Abraham Maslow (1908-1970) was a brilliant professor of psychology. He founded a branch of psychology known as “Humanistic Psychology,” which focuses more on psychological virtues or excellences rather than on psychological disorders. Maslow is best known for his conceptualization of “man’s hierarchy of needs.” This hierarchy is usually represented as a pyramid, which is depicted above. Maslow thought that meeting one’s basic needs in the lower part of the hierarchy was necessary before progressing to the needs at the top. He also recognized that getting to the very top of the pyramid, what he called self-actualizing–flourishing as a human being, was not commonly attained.

Basic Human Needs

The most basic needs are physiological:

  • Air
  • Food
  • Water
  • Sleep
  • Sex

According to Maslow, it is impossible to progress up the pyramid if you cannot obtain air, food, water, sleep, and sex.

Where is Pain?

A thought struck me as I looked at his hierarchy: where is the need to be free from pain? I believe this need belongs on the bottom row. Any time a basic human need is not met, anxiety quickly results. If the basic need remains unmet, then the anxiety will progress to anger, disrupting your quality of life and compromising your ability to function.
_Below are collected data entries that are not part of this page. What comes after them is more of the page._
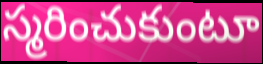
స్మరించుకుంటూ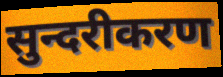
सुन्दरीकरण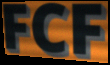
FCFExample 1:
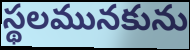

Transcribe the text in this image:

స్థలమునకును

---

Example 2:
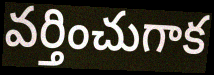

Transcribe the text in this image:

వర్తించుగాక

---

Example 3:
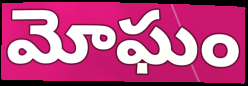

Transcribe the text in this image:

మోఘం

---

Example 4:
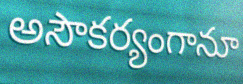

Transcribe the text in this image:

అసౌకర్యంగానూ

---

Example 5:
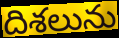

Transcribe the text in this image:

దిశలును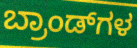
ಬ್ರಾಂಡ್‌ಗಳ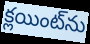
క్లయింట్‌ను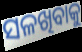
ସଳଖିବାକୁ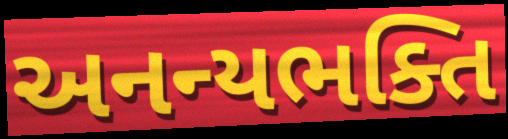
અનન્યભક્તિ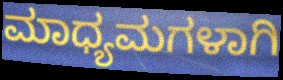
ಮಾಧ್ಯಮಗಳಾಗಿ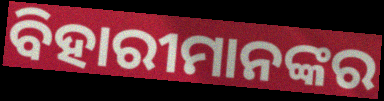
ବିହାରୀମାନଙ୍କର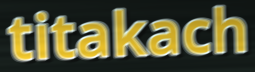
titakachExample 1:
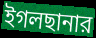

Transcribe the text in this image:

ইগলছানার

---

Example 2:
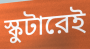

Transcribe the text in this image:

স্কুটারেই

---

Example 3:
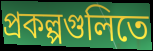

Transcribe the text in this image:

প্রকল্পগুলিতে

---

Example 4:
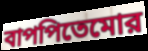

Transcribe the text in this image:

বাপপিতেমোর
When you are in pain, your body will flood you with anxiety in an attempt to protect itself from harm. (I talk more about the relationship between pain and anxiety in “Your Hand Stuck Over the Stove.”)

Will you have the wherewithal to progress up the hierarchy of needs when you are consumed by pain? You won’t. I believe it is impossible to flourish as a human being without first absolving yourself of your pain. Maslow simply missed including this basic need in his paradigm.

A.H. Maslow, A Theory of Human Motivation, Psychological Review 50(4) (1943):370-96.